§ WHAT YOU SHOULD DO
Show each line of the records in which the word "casing" occurs.

§ RECORDED INFORMATION
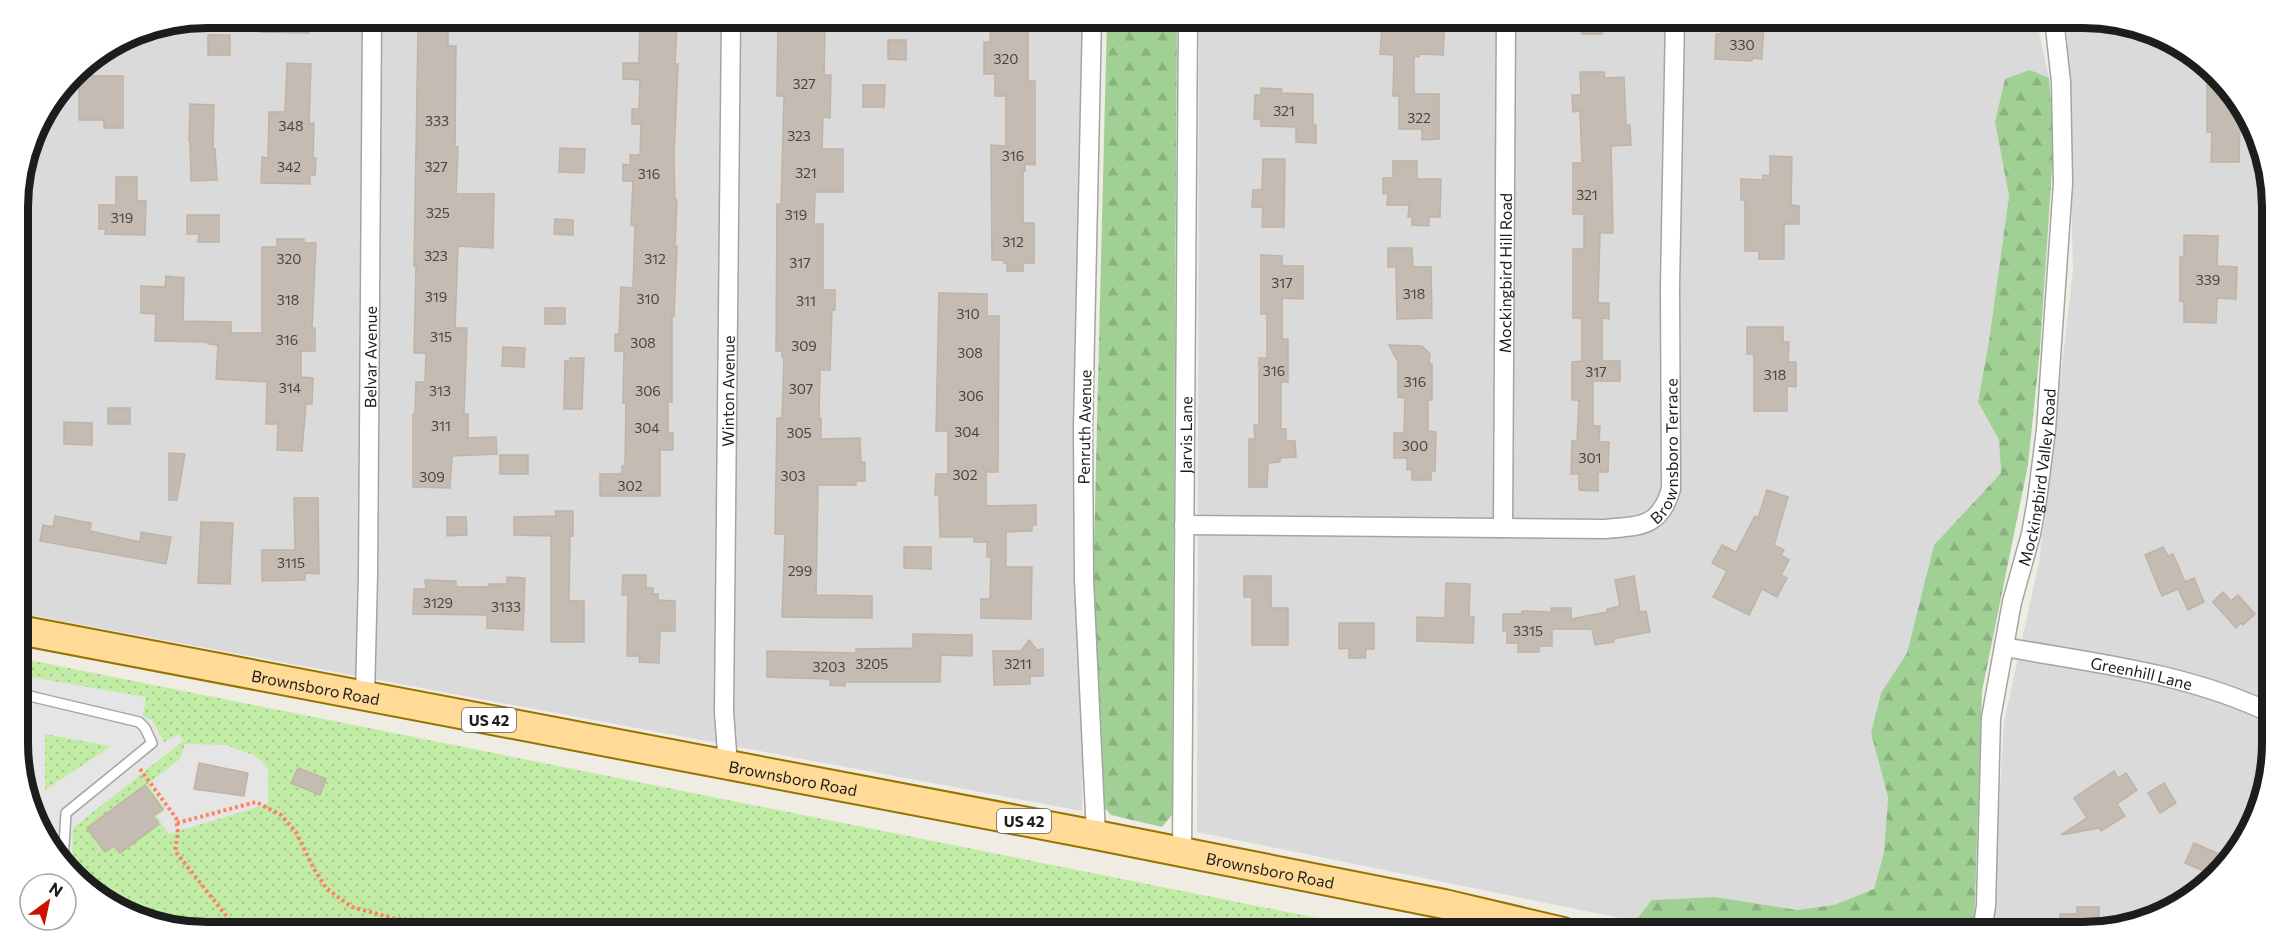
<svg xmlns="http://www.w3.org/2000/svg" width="2291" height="950" viewBox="0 0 2291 950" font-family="Commissioner,sans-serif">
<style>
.residential{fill:#dbdada}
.grass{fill:url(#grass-dots)}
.forest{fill:url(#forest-firs)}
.parking{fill:#e5e5e5;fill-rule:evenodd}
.building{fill:#c4bbb2;stroke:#c1b3a4;stroke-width:1.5}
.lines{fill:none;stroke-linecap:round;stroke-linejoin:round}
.service-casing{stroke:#a4a4a4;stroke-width:12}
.minor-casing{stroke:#a4a4a4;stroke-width:21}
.primary-casing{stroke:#967200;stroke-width:32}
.path{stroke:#ff8163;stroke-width:4;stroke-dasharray:3 3;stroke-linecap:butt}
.service{stroke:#fff;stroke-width:9}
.minor{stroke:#fff;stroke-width:18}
.primary{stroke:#ffdb97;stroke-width:28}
.labels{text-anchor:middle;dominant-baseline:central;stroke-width:4.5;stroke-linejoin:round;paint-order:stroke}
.number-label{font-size:14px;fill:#474442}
.shield{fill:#fff;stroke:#616161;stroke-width:1.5}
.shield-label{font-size:15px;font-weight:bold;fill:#1d1d1d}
.street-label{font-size:16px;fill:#1d1d1d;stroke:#fff}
.rim{fill:none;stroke:#1d1d1d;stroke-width:8}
</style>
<defs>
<pattern id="grass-dots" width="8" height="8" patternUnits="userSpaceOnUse" patternTransform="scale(1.5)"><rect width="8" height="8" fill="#c2eba6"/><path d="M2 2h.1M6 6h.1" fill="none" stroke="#a6c98e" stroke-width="1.8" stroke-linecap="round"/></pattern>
<pattern id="forest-firs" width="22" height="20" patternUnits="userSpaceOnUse" patternTransform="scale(1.5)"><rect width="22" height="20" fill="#a1d095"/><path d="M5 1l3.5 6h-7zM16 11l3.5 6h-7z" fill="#8ab280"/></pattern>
</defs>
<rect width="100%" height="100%" fill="#efece3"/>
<g class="residential">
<path d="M207 18H1087L1082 811 19 613 18 194 37 124 82 65 135 32Z"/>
<path d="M1199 18H2036L2049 78 2030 70 1995 122 2009 196 1989 341 1978 402 1999 440 2001 473 1934 545 1907 653 1881 693 1871 733 1888 797 1884 852 1874 889 1834 905 1797 910 1715 897 1652 900 1635 921 1197 832Z"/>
<path d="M2067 18H2084L2156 32 2234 92 2271 183 2273 743 2259 815 2199 893 2145 922 2096 932H1992L2004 722 2039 562 2073 270Z"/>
</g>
<path class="grass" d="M19 658 1387 932H207L135 918 57 858 20 768Z"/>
<g class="forest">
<path d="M1107 18H1177L1172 815 1162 827 1111 815 1101 804 1094 682V546Z"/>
<path d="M2030 70 2049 78 2054 140 2040 349 2028 465 1982 691 1974 932H1667L1635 921 1652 900 1715 897 1797 910 1834 905 1874 889 1884 852 1888 797 1871 733 1881 693 1907 653 1934 545 2001 473 1999 440 1978 402 1989 341 2009 196 1995 122 2005 79Z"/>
</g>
<g class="parking">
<path d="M19 675 146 697 143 716 152 720 164 742 179 734 183 741 73 828 72 870 57 858 20 768ZM45 734 110 746V747L45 790Z"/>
<path d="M185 744 225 745 254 755 268 768V804L169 834 157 817 165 810 164 808 148 784 180 759Z"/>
</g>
<g class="building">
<path d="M259 18H310L309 33 259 32Z"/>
<path d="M991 18H1028V81H1035V165L1025 164V171H1023V223H1034V263H1023V271H1007V263H1004V260H992L991 145 1006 146V96H995V74H984V42H990Z"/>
<path d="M1407 18H1445L1443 55 1420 54 1419 57 1414 56V94H1439V139L1422 140V129H1399V96H1393L1394 55 1380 54 1382 26 1396 28V24L1407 25Z"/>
<rect x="1582" y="18" width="20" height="16"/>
<path d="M1723 18H1764L1762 59 1752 58V61L1715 59 1716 34H1722Z"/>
<path d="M778 20H815V25H825L824 75H831L830 118 823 117 822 149H843V192H815L814 224H823V290H835V310H832L830 370H820L819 418H821V439L860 438 861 462H865V481H856V485H818L816 595 872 596V618L782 617 785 534H775L777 418H782L784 357H782V351H776L777 204H781L784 96H777Z"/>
<path d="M640 21 677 22 675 64H678L674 156 675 200H677L675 246H677L674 316 672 315V402H668V433H673V450H660V496H600V474H622V466L625 465 626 403H623L624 351H615V334H619L621 287 633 288 635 226 631 225 633 181H623V164L630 165V155H640L641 124H632V109H639L640 80 623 79V63H639Z"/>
<path d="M425 23H448V46H456L455 147H458L456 194H494L493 248 458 246 455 328H467L464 414H468V438L496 437 497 454 452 456 450 488 413 487V414H415L416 382H425L426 353H414L416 266H414L418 30H425Z"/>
<rect x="208" y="35" width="22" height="20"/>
<path d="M888 40H906V60L888 59Z"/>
<path d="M287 63 311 64 309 124 314 123 313 158H316L315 175H310V184L261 183 262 157 268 158 269 112H285Z"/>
<path d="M2207 71 2234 92 2248 126 2240 125 2239 162H2211L2212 132H2207Z"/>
<path d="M1580 72H1604L1605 78 1624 77 1626 125H1630L1631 145 1611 146 1613 233H1600L1598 303H1609V319L1602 318V361H1620V381H1593V426H1600L1599 442H1609L1608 472H1598V491L1579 490V474H1571L1572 441H1577L1579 400H1572V362L1582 361V318H1573V249H1584V214H1573V163H1582L1580 111 1573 112 1572 95H1581Z"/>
<path d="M88 76H123V128H104V120H79V77Z"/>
<path d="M863 85H885L884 107H863Z"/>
<path d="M1261 88 1282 89 1281 93 1313 94V125H1316V143L1296 142V127L1261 126V119H1254L1255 95H1261Z"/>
<path d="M190 104 214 105 213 149H215L217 180 191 181 190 141H189Z"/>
<path d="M560 148 585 149 584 173 559 172Z"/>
<path d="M1770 156 1792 157 1791 205 1799 206V224H1784V259H1759V251H1745V200H1741V179L1763 180V175L1770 176Z"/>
<path d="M1263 159H1285L1284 227H1262L1263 207H1252L1253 190H1262Z"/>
<path d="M1393 161H1417V179H1441L1440 217H1429V226L1412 225V217H1408L1409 205H1387L1388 193 1383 194V178H1393Z"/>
<path d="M116 177H137V201H146L145 235 105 234 106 229H99V205H116Z"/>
<path d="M187 215H219V242H198L199 234H187Z"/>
<path d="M555 219 573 220V235L554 234Z"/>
<path d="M2184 235 2218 236 2217 266 2237 267 2236 299 2217 298 2216 323 2184 322V302L2180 301V257H2184Z"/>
<path d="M277 239H304V243H316L312 328H315V351H301V377L313 378 312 404H306L302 451 277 450 278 424H266L267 382 216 379 218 345 208 344V342L155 341 156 314 141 313V286L165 287 166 276 184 278 183 321 231 322V333H262V247H277Z"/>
<path d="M1388 248H1412L1413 267H1431L1432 318 1397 319 1396 267H1388Z"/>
<path d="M1261 255 1282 256V266H1303V299L1282 298V339H1288V382H1281V429H1286V441H1295L1296 457 1280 458V462L1268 463 1267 487H1249V439H1255L1254 425H1259V358H1267V314H1261Z"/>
<path d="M939 293 987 294V316H999L998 472H986V506L1036 505V525H1032V531L1006 532V567H1032L1031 619 981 618V599H990L991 557H987V542H974V537H940L939 495H935L936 474H948V431H936Z"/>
<rect x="545" y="308" width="20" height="16"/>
<path d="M1747 327H1783V342H1789L1788 362H1796V387L1787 386V411H1754V354H1747Z"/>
<path d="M1389 345 1422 346 1430 354 1429 364H1432V400H1428V431L1436 432 1435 471H1431V480H1412V469L1407 470V458H1394V433H1404L1405 398 1398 397V362Z"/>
<path d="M503 347 525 348 524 367 502 366Z"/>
<path d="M570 358H584L582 409H564L565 361H570Z"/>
<rect x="108" y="408" width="22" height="16"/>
<path d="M64 422 92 423V445L64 444Z"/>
<path d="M169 453 185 454 177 500H169Z"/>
<rect x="500" y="455" width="28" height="19"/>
<path d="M1767 490 1788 497 1774 545 1784 550 1781 555 1789 560 1781 575 1787 578 1777 597 1762 589 1749 615 1713 597 1727 571 1712 563 1722 545 1736 552 1755 516 1758 518Z"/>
<path d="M294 498H318L319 574 305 573V580L262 581V550H295Z"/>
<path d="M555 511H573V536H570L569 601H584V642H551V536L514 535V517L556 516Z"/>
<path d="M55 516 91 523 90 531 140 542 141 532 171 537 166 564 40 541 43 525 53 527Z"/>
<path d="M447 517H466L467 535 447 536Z"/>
<path d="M201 522 233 523 230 584 198 583Z"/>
<path d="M904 547H931V569L904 568Z"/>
<path d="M2163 547 2168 556 2173 554 2185 582 2194 578 2204 602 2188 610 2178 589 2162 596 2145 555Z"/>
<path d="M623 575H646V588H653V594H658V600L675 601V631H660L659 663 639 662 640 656H627L628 595H622Z"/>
<path d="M1244 576H1271V608H1288V645H1252V597H1244Z"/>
<path d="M1634 576 1640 612 1646 611 1650 632 1613 639 1614 642 1595 645 1592 629H1552V646H1539V652H1518V643H1507V631H1503V614H1522V611L1551 612V608H1571V619L1607 612V609L1620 606 1615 580Z"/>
<path d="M507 577 525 578 523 630 487 628V615L413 614 414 589H426L425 580 456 581V587H488L489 584H507Z"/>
<path d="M1446 583 1470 584 1469 617H1474L1473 643 1417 641V617L1445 618Z"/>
<path d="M2223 592 2231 601 2238 595 2255 614 2243 625 2241 623 2236 628 2213 602Z"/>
<path d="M1339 623H1374V649H1366L1365 658H1349V648L1339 649Z"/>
<path d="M913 634 972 635V656L941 655 940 682H845V686L830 685V679L767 677V651L856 653V649L913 648Z"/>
<path d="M1029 640 1037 650 1043 649V676H1030V684L994 685 993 651H1021Z"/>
<path d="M199 763 248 773 244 796 194 789Z"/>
<path d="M298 768 326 779 320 795 291 783Z"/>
<path d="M2114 771 2118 778 2126 773 2137 790 2117 804 2125 816 2101 831 2099 828 2061 835 2087 818 2074 798Z"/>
<path d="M2164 783 2176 803 2160 813 2148 793Z"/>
<path d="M145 785 163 809 153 816 159 824 120 853 114 846 105 852 87 828Z"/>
<path d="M2194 843 2226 857 2213 875 2185 863Z"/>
<path d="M2077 907H2099V928L2094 929V932H2060V914H2077Z"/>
</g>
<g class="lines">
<defs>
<path id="service" d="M20 736 21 694 139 722 145 728 152 743 66 813 63 863"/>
<g id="minor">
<path d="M1092 18 1083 429 1084 580 1096 835"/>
<path id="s1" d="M1184 525 1604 529C1639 526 1660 528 1671 489L1670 287 1675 18"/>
<path id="s2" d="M1503 528 1506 18"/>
<path id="s3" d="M2004 647C2095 663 2188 673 2273 714"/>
<path id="s4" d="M365 696 368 575 372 18"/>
<path id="s5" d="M728 766 724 712 731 18"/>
<path id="s6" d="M1182 852 1188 18"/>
<path id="s7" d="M1982 932 1986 906 1991 718 2012 602 2031 534 2037 500 2046 430 2063 183 2061 82 2054 18"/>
</g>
<g id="primary">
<path id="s8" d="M19 630 1096 835 1444 904 1563 932"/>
</g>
</defs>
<use href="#service" class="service-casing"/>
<use href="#minor" class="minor-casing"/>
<use href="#primary" class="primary-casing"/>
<g class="path">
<path d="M140 769 176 818 178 833 175 851 239 932"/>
<path d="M177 823 256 802 281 815 296 832 314 869 327 889 352 907 396 919 569 924 608 932"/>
</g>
<use href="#service" class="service"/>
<use href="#minor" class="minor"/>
<use href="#primary" class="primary"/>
</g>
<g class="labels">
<g class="number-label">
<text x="1742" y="44">330</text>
<text x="1006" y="58">320</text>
<text x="804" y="83">327</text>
<text x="1284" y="110">321</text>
<text x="1419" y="117">322</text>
<text x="437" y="120">333</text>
<text x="291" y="125">348</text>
<text x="799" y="135">323</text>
<text x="1013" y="155">316</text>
<text x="289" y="166">342</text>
<text x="436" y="166">327</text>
<text x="806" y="172">321</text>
<text x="649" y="173">316</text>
<text x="1587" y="194">321</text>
<text x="438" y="212">325</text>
<text x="796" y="214">319</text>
<text x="122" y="217">319</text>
<text x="1013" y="241">312</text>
<text x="436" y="255">323</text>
<text x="289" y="258">320</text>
<text x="655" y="258">312</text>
<text x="800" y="262">317</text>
<text x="2208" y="279">339</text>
<text x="1282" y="282">317</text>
<text x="1414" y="293">318</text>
<text x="436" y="296">319</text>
<text x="648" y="298">310</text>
<text x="288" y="299">318</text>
<text x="806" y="300">311</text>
<text x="968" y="313">310</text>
<text x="441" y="336">315</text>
<text x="287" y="339">316</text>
<text x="643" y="342">308</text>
<text x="804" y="345">309</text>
<text x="970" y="352">308</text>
<text x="1274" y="370">316</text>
<text x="1596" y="371">317</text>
<text x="1775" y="374">318</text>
<text x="1415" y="381">316</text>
<text x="290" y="387">314</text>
<text x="801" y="388">307</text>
<text x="440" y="390">313</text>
<text x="648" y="390">306</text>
<text x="971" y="395">306</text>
<text x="441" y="425">311</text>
<text x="647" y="427">304</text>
<text x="967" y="431">304</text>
<text x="799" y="432">305</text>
<text x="1415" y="445">300</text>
<text x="1590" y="457">301</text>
<text x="965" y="474">302</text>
<text x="793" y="475">303</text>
<text x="432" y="476">309</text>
<text x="630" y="485">302</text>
<text x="291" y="562">3115</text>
<text x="800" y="570">299</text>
<text x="438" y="602">3129</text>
<text x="506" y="606">3133</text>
<text x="1528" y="630">3315</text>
<text x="872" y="663">3205</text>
<text x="1018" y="663">3211</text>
<text x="829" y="666">3203</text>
</g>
<g class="shield">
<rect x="462" y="708" width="54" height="24" rx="4.5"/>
<rect x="997" y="809" width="54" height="24" rx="4.5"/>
</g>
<g class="shield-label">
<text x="489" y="720">US 42</text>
<text x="1024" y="821">US 42</text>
</g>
<g class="street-label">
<text stroke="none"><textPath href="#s2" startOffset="255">Mockingbird Hill Road</textPath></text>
<text stroke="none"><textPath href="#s4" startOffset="339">Belvar Avenue</textPath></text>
<text stroke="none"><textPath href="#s5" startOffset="375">Winton Avenue</textPath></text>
<text transform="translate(1084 427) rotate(-89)">Penruth Avenue</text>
<text stroke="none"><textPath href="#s6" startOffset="417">Jarvis Lane</textPath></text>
<text stroke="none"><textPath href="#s1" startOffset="543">Brownsboro Terrace</textPath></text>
<text stroke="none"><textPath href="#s7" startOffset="460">Mockingbird Valley Road</textPath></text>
<text stroke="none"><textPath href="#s3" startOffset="140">Greenhill Lane</textPath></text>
<text stroke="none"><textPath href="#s8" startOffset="302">Brownsboro Road</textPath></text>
<text stroke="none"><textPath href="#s8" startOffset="788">Brownsboro Road</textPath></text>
<text stroke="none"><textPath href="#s8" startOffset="1274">Brownsboro Road</textPath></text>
</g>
</g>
<path d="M0 0H2291V950H0ZM207 28H2083A179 179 0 0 1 2262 207V743A179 179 0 0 1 2083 922H207A179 179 0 0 1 28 743V207A179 179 0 0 1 207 28Z" fill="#fff" fill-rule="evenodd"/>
<path class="rim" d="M207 28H2083A179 179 0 0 1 2262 207V743A179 179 0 0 1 2083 922H207A179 179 0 0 1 28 743V207A179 179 0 0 1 207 28Z"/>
<g transform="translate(48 902) rotate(33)"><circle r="28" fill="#ffffff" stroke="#a5a5a5" stroke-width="1.5"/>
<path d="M0-4.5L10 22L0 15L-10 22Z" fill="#ca1200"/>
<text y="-9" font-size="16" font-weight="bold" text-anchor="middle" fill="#1d1d1d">N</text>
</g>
</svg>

§ ANSWER FOR THIS EXERCISE
.service-casing{stroke:#a4a4a4;stroke-width:12}
.minor-casing{stroke:#a4a4a4;stroke-width:21}
.primary-casing{stroke:#967200;stroke-width:32}
<use href="#service" class="service-casing"/>
<use href="#minor" class="minor-casing"/>
<use href="#primary" class="primary-casing"/>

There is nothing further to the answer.